**Supplied information**:
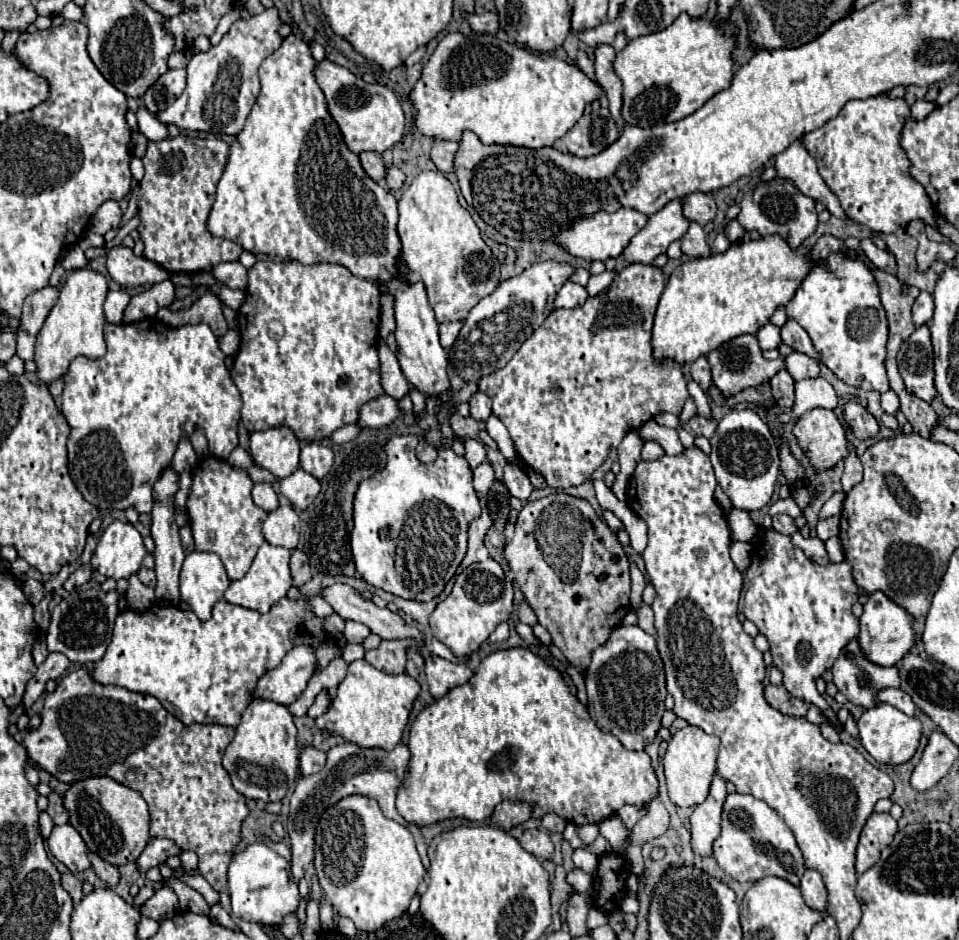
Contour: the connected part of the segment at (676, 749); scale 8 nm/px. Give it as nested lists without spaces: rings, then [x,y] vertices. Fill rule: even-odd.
[[[687,725],[679,729],[667,743],[665,755],[663,755],[663,769],[667,777],[669,787],[669,799],[679,807],[695,807],[705,801],[711,777],[715,773],[715,759],[719,751],[719,739],[715,735],[705,733],[699,727]]]

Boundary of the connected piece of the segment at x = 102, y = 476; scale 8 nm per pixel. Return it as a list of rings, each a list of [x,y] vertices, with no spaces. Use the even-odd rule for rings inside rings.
[[[155,317],[135,323],[107,323],[105,343],[105,357],[89,359],[79,355],[65,373],[63,415],[71,427],[67,441],[69,473],[81,495],[99,509],[125,511],[135,507],[139,513],[151,513],[155,505],[153,485],[169,467],[183,435],[189,439],[197,429],[203,431],[211,453],[219,459],[227,459],[239,445],[239,391],[229,377],[217,337],[203,323],[171,327]]]

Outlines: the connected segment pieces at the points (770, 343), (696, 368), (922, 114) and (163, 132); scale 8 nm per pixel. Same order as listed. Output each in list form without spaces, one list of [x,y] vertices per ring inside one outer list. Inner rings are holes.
[[[767,323],[767,325],[757,333],[757,339],[759,339],[759,347],[761,347],[761,349],[777,349],[779,343],[781,343],[779,327]]]
[[[699,357],[697,361],[693,361],[689,365],[689,371],[691,371],[691,377],[701,385],[701,389],[709,391],[709,387],[713,385],[713,377],[711,377],[711,367],[709,367],[707,359]]]
[[[917,99],[915,103],[913,103],[913,107],[911,107],[911,117],[913,119],[925,119],[933,109],[935,109],[937,105],[935,103],[931,103],[931,101],[927,101],[927,99]]]
[[[141,107],[141,109],[137,111],[137,121],[139,121],[141,133],[143,133],[149,141],[157,143],[157,141],[163,141],[163,139],[167,137],[167,127],[165,127],[163,123],[159,123],[153,115],[149,115],[149,113],[145,111],[145,107]]]

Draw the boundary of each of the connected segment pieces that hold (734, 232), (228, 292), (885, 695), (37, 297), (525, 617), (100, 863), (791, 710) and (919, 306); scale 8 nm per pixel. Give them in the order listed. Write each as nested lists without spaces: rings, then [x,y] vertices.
[[[733,219],[733,221],[729,221],[729,225],[725,227],[725,233],[727,233],[727,237],[729,237],[731,243],[739,243],[739,241],[743,239],[745,229],[743,229],[743,225],[741,225],[737,219]]]
[[[222,286],[219,292],[219,298],[222,299],[224,305],[231,309],[239,309],[241,301],[245,299],[246,293],[240,289],[230,289],[227,286]]]
[[[893,687],[879,689],[879,691],[875,693],[875,697],[877,697],[879,701],[883,701],[883,703],[889,703],[889,705],[901,709],[901,711],[907,713],[907,715],[915,715],[915,711],[917,711],[917,707],[915,707],[915,703],[911,701],[911,697],[909,697],[907,693],[903,693],[901,689],[893,689]]]
[[[45,287],[41,291],[31,293],[23,303],[19,329],[23,329],[29,335],[37,335],[49,315],[49,311],[53,309],[57,297],[59,297],[59,291],[55,287]]]
[[[523,601],[523,603],[519,605],[519,621],[521,621],[521,623],[527,623],[527,625],[533,625],[533,623],[537,621],[537,617],[535,617],[535,613],[533,613],[533,609],[529,607],[527,601]]]
[[[89,853],[89,859],[91,859],[91,865],[93,865],[99,879],[103,879],[111,887],[115,887],[119,883],[119,871],[117,871],[115,865],[103,861],[97,853]]]
[[[771,683],[765,685],[765,699],[777,711],[781,711],[785,715],[793,715],[793,717],[803,717],[807,713],[807,709],[811,707],[809,703],[805,703],[797,697],[791,697],[783,685],[771,685]]]
[[[921,291],[913,305],[913,323],[915,323],[915,327],[921,327],[931,317],[933,317],[933,297],[927,291]]]

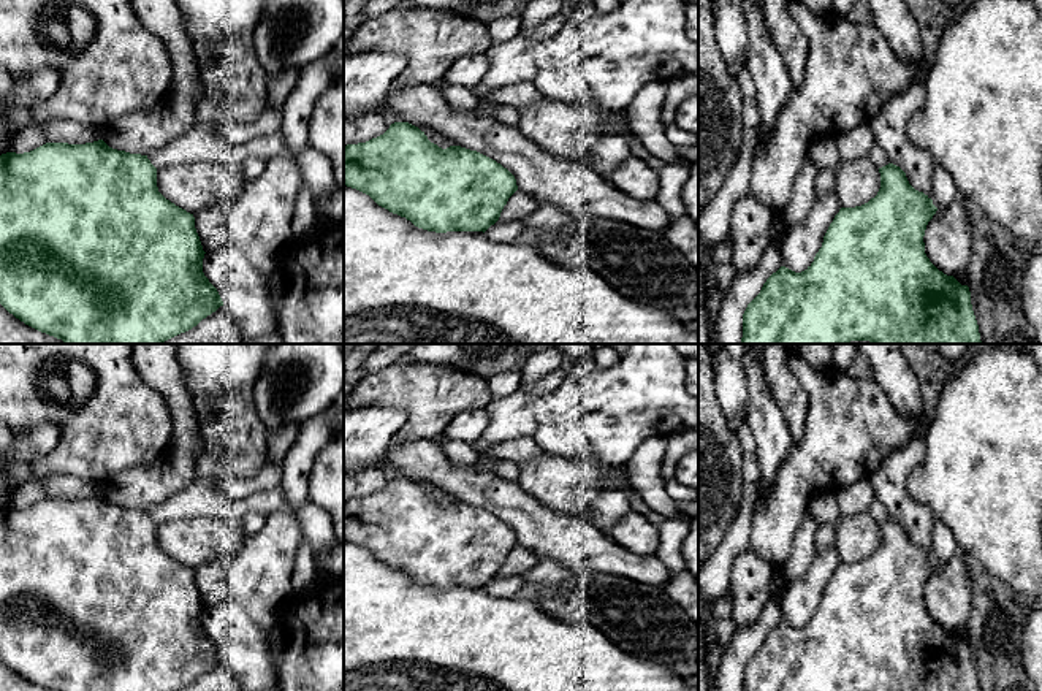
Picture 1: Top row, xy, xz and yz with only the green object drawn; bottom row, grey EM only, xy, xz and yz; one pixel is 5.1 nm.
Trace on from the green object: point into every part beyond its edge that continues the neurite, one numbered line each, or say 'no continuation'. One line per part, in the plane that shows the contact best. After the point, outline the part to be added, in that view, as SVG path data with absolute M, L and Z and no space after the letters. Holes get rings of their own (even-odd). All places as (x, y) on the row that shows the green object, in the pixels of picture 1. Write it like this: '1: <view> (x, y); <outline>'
no continuation

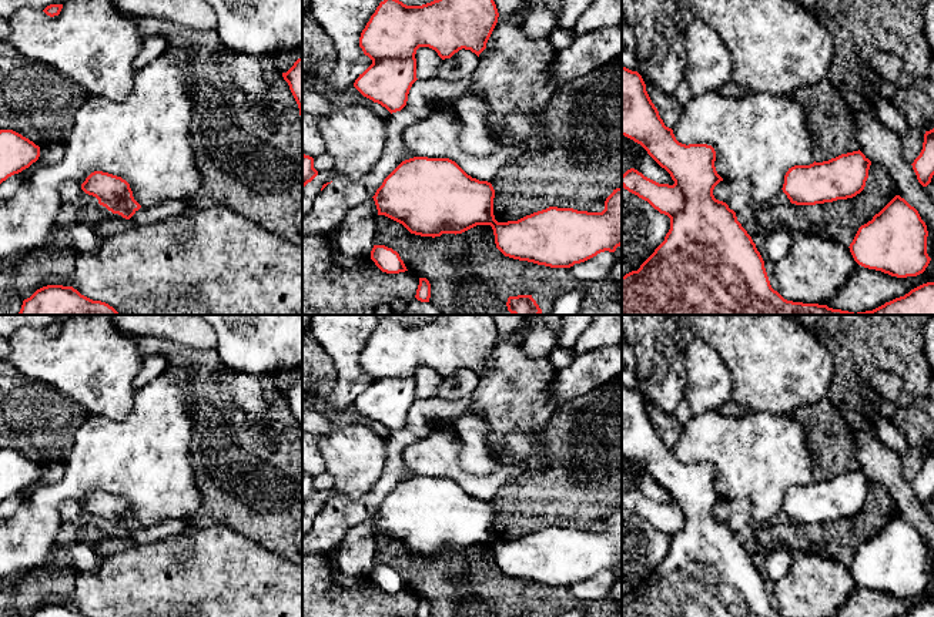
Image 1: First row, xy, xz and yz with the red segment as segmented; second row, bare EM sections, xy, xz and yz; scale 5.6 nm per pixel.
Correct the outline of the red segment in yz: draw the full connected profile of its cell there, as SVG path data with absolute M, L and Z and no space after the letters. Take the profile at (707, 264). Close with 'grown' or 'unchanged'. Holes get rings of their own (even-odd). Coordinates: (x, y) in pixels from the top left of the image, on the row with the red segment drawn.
M622 66L622 135L640 144L647 154L664 168L673 185L659 184L635 168L622 175L622 187L647 201L660 214L670 218L670 229L664 241L640 265L622 276L622 315L934 315L934 282L923 284L904 296L866 312L833 309L827 305L803 304L784 299L770 285L764 261L751 237L737 221L736 212L713 195L714 187L723 181L717 174L716 151L707 144L682 144L673 130L666 127L652 103L646 84L637 71Z; unchanged

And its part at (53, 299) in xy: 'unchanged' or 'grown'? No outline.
unchanged

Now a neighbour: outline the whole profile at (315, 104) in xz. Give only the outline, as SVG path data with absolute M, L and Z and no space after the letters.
M322 90L302 91L302 154L312 158L325 152L319 120L337 110Z

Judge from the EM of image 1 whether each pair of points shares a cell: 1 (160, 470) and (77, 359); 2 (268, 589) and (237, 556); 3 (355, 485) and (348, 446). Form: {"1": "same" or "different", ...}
{"1": "different", "2": "same", "3": "same"}

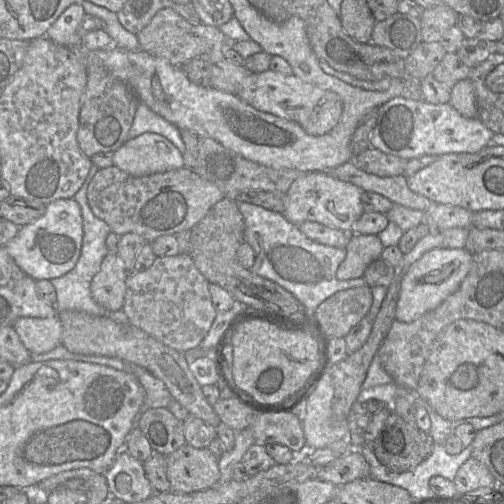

**How to complete this task**:
Please retype the records above exactly, excluding every picture.

**Exercise result**:
Contour: the connected part of the segment at (676, 749); scale 8 nm/px. Give it as nested lists without spaces: rings, then [x,y] vertices. Fill rule: even-odd.
[[[687,725],[679,729],[667,743],[665,755],[663,755],[663,769],[667,777],[669,787],[669,799],[679,807],[695,807],[705,801],[711,777],[715,773],[715,759],[719,751],[719,739],[715,735],[705,733],[699,727]]]

Boundary of the connected piece of the segment at x = 102, y = 476; scale 8 nm per pixel. Return it as a list of rings, each a list of [x,y] vertices, with no spaces. Use the even-odd rule for rings inside rings.
[[[155,317],[135,323],[107,323],[105,343],[105,357],[89,359],[79,355],[65,373],[63,415],[71,427],[67,441],[69,473],[81,495],[99,509],[125,511],[135,507],[139,513],[151,513],[155,505],[153,485],[169,467],[183,435],[189,439],[197,429],[203,431],[211,453],[219,459],[227,459],[239,445],[239,391],[229,377],[217,337],[203,323],[171,327]]]

Outlines: the connected segment pieces at the points (770, 343), (696, 368), (922, 114) and (163, 132); scale 8 nm per pixel. Same order as listed. Output each in list form without spaces, one list of [x,y] vertices per ring inside one outer list. Inner rings are holes.
[[[767,323],[767,325],[757,333],[757,339],[759,339],[759,347],[761,347],[761,349],[777,349],[779,343],[781,343],[779,327]]]
[[[699,357],[697,361],[693,361],[689,365],[689,371],[691,371],[691,377],[701,385],[701,389],[709,391],[709,387],[713,385],[713,377],[711,377],[711,367],[709,367],[707,359]]]
[[[917,99],[915,103],[913,103],[913,107],[911,107],[911,117],[913,119],[925,119],[933,109],[935,109],[937,105],[935,103],[931,103],[931,101],[927,101],[927,99]]]
[[[141,107],[141,109],[137,111],[137,121],[139,121],[141,133],[143,133],[149,141],[157,143],[157,141],[163,141],[163,139],[167,137],[167,127],[165,127],[163,123],[159,123],[153,115],[149,115],[149,113],[145,111],[145,107]]]

Draw the boundary of each of the connected segment pieces that hold (734, 232), (228, 292), (885, 695), (37, 297), (525, 617), (100, 863), (791, 710) and (919, 306); scale 8 nm per pixel. Give them in the order listed. Write each as nested lists without spaces: rings, then [x,y] vertices.
[[[733,219],[733,221],[729,221],[729,225],[725,227],[725,233],[727,233],[727,237],[729,237],[731,243],[739,243],[739,241],[743,239],[745,229],[743,229],[743,225],[741,225],[737,219]]]
[[[222,286],[219,292],[219,298],[222,299],[224,305],[231,309],[239,309],[241,301],[245,299],[246,293],[240,289],[230,289],[227,286]]]
[[[893,687],[879,689],[879,691],[875,693],[875,697],[877,697],[879,701],[883,701],[883,703],[889,703],[889,705],[901,709],[901,711],[907,713],[907,715],[915,715],[915,711],[917,711],[917,707],[915,707],[915,703],[911,701],[911,697],[909,697],[907,693],[903,693],[901,689],[893,689]]]
[[[45,287],[41,291],[31,293],[23,303],[19,329],[23,329],[29,335],[37,335],[49,315],[49,311],[53,309],[57,297],[59,297],[59,291],[55,287]]]
[[[523,601],[523,603],[519,605],[519,621],[521,621],[521,623],[527,623],[527,625],[533,625],[533,623],[537,621],[537,617],[535,617],[535,613],[533,613],[533,609],[529,607],[527,601]]]
[[[89,853],[89,859],[91,859],[91,865],[93,865],[99,879],[103,879],[111,887],[115,887],[119,883],[119,871],[117,871],[115,865],[103,861],[97,853]]]
[[[771,683],[765,685],[765,699],[777,711],[781,711],[785,715],[793,715],[793,717],[803,717],[807,713],[807,709],[811,707],[809,703],[805,703],[797,697],[791,697],[783,685],[771,685]]]
[[[921,291],[913,305],[913,323],[915,323],[915,327],[921,327],[931,317],[933,317],[933,297],[927,291]]]

Picture 1: Top row, xy, xz and yz with only the green object drawn; bottom row, grey EM only, xy, xz and yz; one pixel is 5.1 nm.
Trace on from the green object: point into every part beyond its edge that continues the neurite, one numbered line each, or say 'no continuation'. One line per part, in the plane that shows the contact best. After the point, outline the part to be added, in that view, as SVG path data with absolute M, L and Z and no space after the letters. Holes get rings of their own (even-odd). All places as (x, y) on the row that shows the green object, in the pixels of picture 1. Write it like this: '1: <view> (x, y); <outline>'
no continuation

Image 1: First row, xy, xz and yz with the red segment as segmented; second row, bare EM sections, xy, xz and yz; scale 5.6 nm per pixel.
Correct the outline of the red segment in yz: draw the full connected profile of its cell there, as SVG path data with absolute M, L and Z and no space after the letters. Take the profile at (707, 264). Close with 'grown' or 'unchanged'. Holes get rings of their own (even-odd). Coordinates: (x, y) in pixels from the top left of the image, on the row with the red segment drawn.
M622 66L622 135L640 144L647 154L664 168L673 185L659 184L635 168L622 175L622 187L647 201L660 214L670 218L670 229L664 241L640 265L622 276L622 315L934 315L934 282L923 284L904 296L866 312L833 309L827 305L803 304L784 299L770 285L764 261L751 237L737 221L736 212L713 195L714 187L723 181L717 174L716 151L707 144L682 144L673 130L666 127L652 103L646 84L637 71Z; unchanged

And its part at (53, 299) in xy: 'unchanged' or 'grown'? No outline.
unchanged

Now a neighbour: outline the whole profile at (315, 104) in xz. Give only the outline, as SVG path data with absolute M, L and Z and no space after the letters.
M322 90L302 91L302 154L312 158L325 152L319 120L337 110Z

Judge from the EM of image 1 whether each pair of points shares a cell: 1 (160, 470) and (77, 359); 2 (268, 589) and (237, 556); 3 (355, 485) and (348, 446). Form: {"1": "same" or "different", ...}
{"1": "different", "2": "same", "3": "same"}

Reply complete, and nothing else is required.